Step Inside Noguchi’s World: The Artist And Designer We Can Still Learn From Today
“It was only in art that it was at all possible for me to find my identity at all.”
Whether you’ve heard of Isamu Noguchi or not, there’s every chance you will have encountered his iconic furniture and lighting creations at some point – perhaps without even realising. Although widely known as an icon of mid-century design, the Barbican’s latest exhibition honours the artist’s innovative and risk-taking creative approach that explored the contexts of everyday life, chronicling his kaleidoscopic career across sculpture, architecture, dance, and design over six decades.
Noguchi was born in Los Angeles in 1904 to an Irish-American mother and a Japanese father, and spent most of his childhood years in Tokyo. Having travelled a lot throughout his life, he absorbed a wide range of cultural influences which would later inform his craft. From his early apprenticeships with Constantin Brâncuși in Paris and celebrated Chinese brush painter Qi Baishi in Beijing, to his public and political art projects of the 1930s, and radical dance collaborations with pioneering modern choreographers, the exhibition explores all aspects of Noguchi’s prolific artistic practise.
"I think that I am a product of my mother’s imagination.”
The Barbican is displaying over 150 of his works, including sculptures made of stone, bronze, ceramics, wood, aluminium, and galvanised steel, as well as theatre set designs, architectural and playground models, lighting, and furniture design. A highlight worth your focus is Noguchi’s interlocking sculptures from the 1940s that see various components built and disassembled, demonstrating the artist’s creative spirit even in the midst of adversity during the second world war.

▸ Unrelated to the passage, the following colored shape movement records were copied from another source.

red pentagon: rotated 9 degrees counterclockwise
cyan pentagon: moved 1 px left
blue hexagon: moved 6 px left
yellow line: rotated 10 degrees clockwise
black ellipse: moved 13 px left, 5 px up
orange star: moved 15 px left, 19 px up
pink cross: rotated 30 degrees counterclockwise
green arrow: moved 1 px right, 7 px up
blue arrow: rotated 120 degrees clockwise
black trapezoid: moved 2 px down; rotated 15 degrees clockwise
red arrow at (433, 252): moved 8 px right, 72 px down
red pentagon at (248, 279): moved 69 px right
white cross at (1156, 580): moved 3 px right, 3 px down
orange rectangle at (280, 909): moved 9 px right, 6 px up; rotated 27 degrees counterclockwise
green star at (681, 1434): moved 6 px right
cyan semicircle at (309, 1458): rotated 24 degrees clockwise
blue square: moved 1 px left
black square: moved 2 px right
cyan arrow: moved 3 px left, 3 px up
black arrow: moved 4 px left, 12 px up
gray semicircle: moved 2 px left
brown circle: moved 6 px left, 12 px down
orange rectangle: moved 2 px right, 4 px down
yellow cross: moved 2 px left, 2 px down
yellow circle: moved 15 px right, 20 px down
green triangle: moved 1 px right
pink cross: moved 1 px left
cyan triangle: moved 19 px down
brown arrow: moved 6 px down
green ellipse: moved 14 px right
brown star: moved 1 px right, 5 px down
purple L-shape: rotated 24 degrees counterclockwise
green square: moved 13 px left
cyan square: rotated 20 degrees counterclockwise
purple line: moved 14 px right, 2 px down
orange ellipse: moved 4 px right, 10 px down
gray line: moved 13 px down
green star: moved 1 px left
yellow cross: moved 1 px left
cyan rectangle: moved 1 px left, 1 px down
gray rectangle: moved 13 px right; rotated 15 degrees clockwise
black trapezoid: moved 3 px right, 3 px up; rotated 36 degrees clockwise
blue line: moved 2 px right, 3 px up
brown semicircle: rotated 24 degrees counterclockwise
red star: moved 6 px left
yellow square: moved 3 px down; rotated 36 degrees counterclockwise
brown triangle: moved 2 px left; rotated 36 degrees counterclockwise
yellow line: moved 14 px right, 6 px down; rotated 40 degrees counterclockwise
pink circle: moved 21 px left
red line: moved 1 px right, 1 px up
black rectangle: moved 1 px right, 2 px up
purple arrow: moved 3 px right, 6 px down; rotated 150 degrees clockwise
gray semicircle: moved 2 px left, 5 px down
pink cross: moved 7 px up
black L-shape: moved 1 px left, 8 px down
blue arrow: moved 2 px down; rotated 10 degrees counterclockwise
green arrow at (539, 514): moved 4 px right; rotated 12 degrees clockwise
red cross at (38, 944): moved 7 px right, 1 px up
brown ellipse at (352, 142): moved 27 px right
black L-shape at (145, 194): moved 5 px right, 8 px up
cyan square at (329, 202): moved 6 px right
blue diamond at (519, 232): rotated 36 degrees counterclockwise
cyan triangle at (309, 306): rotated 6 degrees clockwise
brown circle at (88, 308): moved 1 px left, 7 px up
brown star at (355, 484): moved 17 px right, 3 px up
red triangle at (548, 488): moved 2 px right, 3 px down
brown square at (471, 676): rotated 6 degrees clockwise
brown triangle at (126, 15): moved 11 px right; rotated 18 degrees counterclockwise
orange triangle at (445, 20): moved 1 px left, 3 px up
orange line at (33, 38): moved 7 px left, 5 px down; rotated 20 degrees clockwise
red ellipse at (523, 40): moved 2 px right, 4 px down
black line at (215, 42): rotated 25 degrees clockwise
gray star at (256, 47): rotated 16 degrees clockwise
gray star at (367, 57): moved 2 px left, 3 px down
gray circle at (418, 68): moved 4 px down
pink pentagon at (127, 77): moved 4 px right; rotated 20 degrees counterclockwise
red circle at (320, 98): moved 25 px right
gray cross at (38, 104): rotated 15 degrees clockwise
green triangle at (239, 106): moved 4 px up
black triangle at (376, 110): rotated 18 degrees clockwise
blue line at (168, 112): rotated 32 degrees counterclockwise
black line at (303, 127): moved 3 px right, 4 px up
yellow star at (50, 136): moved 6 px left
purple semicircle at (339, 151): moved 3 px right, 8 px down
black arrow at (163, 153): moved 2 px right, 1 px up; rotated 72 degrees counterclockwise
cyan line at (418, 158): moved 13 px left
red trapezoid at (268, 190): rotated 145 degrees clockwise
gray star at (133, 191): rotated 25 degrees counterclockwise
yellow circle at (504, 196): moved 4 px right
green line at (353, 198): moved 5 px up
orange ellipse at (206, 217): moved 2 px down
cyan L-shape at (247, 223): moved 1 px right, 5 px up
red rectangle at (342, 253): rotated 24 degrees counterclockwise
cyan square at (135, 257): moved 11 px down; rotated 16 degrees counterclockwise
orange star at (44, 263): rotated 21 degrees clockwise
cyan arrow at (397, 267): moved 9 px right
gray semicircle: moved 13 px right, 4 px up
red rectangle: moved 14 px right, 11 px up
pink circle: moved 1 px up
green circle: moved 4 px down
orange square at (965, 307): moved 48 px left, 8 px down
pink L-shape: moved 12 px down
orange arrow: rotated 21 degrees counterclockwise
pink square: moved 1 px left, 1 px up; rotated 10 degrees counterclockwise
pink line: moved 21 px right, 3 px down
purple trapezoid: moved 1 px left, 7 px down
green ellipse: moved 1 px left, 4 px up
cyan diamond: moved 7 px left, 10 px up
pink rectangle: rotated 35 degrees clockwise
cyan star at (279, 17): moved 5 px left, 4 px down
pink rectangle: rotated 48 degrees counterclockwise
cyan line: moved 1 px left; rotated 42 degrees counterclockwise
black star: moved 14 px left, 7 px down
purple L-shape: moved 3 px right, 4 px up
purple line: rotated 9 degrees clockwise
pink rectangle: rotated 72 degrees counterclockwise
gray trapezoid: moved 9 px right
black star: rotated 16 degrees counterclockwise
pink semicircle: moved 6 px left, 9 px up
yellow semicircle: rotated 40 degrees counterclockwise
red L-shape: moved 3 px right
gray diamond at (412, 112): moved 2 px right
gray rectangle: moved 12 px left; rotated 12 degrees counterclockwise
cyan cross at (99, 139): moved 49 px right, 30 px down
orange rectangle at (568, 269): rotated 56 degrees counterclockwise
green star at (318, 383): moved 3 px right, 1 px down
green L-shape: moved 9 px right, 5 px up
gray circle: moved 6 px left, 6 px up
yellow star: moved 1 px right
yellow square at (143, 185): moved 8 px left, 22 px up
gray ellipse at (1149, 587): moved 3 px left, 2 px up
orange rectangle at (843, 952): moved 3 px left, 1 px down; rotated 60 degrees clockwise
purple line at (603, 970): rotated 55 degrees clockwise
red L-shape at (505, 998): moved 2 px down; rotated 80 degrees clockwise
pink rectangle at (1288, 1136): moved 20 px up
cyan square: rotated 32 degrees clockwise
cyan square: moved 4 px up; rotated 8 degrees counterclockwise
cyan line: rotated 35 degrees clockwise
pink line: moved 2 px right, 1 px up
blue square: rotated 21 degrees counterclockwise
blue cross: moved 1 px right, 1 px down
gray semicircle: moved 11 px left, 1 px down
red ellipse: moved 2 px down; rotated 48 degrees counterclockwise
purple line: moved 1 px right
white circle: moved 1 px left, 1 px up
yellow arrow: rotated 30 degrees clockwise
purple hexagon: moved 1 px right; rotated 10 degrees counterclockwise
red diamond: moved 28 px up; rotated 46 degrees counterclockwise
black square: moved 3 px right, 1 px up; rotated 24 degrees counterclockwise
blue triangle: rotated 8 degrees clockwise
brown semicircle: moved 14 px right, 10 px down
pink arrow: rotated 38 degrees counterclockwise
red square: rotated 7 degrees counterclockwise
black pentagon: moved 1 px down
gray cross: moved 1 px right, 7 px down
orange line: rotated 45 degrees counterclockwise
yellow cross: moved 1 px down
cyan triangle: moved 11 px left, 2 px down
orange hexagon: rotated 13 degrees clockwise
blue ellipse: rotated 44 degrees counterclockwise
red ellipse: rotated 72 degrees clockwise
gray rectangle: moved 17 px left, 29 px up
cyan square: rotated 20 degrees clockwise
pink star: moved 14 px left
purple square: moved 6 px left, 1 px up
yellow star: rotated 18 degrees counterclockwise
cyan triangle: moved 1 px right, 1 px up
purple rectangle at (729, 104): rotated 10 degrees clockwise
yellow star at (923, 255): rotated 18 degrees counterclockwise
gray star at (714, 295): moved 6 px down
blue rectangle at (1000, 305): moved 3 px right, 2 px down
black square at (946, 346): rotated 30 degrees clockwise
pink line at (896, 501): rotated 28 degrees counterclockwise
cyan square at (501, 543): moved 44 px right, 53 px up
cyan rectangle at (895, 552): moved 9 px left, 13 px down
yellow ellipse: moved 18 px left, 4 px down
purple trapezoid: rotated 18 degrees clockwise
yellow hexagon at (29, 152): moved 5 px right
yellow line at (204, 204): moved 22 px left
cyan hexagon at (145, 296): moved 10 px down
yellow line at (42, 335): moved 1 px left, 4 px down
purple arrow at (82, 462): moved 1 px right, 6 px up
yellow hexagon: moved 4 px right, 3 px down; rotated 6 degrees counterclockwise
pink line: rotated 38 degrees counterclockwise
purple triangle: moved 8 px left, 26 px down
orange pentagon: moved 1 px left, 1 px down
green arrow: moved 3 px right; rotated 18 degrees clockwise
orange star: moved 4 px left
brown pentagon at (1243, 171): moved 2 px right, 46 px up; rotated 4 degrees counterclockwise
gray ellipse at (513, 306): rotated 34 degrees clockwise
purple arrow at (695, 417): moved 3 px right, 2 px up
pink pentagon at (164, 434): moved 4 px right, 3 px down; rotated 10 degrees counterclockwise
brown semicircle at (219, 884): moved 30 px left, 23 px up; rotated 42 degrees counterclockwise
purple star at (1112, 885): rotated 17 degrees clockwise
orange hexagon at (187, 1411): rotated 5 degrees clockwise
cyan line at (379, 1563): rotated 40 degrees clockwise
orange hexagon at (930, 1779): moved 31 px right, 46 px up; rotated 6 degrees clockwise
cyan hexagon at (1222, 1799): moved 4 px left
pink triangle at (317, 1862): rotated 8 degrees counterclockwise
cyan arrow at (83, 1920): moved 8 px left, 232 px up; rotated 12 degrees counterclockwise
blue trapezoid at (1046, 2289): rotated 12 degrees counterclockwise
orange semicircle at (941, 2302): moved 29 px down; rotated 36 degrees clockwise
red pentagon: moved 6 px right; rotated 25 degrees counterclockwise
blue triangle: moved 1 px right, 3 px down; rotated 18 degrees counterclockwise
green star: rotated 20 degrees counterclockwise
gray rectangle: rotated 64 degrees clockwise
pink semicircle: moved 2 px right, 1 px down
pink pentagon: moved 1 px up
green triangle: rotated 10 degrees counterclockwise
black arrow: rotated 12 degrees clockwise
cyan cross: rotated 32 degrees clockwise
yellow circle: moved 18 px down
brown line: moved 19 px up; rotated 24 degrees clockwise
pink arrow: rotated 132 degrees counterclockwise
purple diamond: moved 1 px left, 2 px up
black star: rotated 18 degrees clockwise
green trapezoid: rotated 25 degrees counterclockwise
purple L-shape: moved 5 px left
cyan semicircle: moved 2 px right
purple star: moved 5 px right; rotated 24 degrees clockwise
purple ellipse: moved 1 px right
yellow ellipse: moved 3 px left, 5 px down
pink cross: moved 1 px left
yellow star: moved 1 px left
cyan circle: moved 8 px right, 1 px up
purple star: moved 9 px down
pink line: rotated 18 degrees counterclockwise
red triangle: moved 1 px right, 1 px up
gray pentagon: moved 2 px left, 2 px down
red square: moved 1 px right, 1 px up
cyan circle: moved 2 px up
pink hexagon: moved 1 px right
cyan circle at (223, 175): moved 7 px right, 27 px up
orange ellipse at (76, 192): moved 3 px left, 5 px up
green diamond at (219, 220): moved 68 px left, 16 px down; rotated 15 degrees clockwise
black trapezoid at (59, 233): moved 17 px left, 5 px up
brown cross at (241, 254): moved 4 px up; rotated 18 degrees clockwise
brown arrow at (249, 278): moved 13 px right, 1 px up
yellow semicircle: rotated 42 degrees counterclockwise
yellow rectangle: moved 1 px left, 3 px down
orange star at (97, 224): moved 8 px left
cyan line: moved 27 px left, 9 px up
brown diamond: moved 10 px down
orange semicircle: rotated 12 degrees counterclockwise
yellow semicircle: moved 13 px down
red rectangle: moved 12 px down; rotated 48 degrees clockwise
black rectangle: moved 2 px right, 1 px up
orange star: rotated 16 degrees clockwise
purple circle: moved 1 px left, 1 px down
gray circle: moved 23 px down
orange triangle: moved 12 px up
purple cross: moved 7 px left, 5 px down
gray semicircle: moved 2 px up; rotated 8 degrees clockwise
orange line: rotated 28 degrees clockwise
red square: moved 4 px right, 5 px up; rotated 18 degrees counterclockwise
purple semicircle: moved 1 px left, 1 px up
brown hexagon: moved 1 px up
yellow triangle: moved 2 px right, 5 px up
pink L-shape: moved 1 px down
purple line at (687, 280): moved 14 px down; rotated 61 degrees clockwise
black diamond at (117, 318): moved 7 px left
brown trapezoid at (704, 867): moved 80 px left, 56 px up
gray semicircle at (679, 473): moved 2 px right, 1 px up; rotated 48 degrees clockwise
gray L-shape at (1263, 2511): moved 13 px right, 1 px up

During this time, Noguchi volunteered in a Japanese internment camp in Arizona, and his experiments here went on to influence some of his best-known works – the Akari light sculptures. Using washi paper and electric bulbs, Akari combine traditional and modern technology, while bringing sculpture to everyday households, in line with the artist’s democratic commitment to accessible public art.
"To be hybrid means anticipating the future.”
The show also contains a stunning collection of Noguchi’s postwar ceramics, which demonstrate his creative approach to traditional craft processes. Amongst these are his environmental designs, created in reaction to the devastating aftermath of Hiroshima’s atomic explosion, which addresses issues of violence and peace, while also reflecting Noguchi’s own biracial identity conflict.
Noguchi passed in 1988 after living through turbulent times, through which he continually innovated and experimented. This display at the Barbican offers insights into the psyche of a restless spirit that constantly pushed the limits of art, experimenting with materials, scale and place to create art with purpose. The overarching sentiment that guides viewers through the exhibition is Noguchi’s humanist vision that was dedicated to creating art that is useful, inspiring and utterly life-affirming.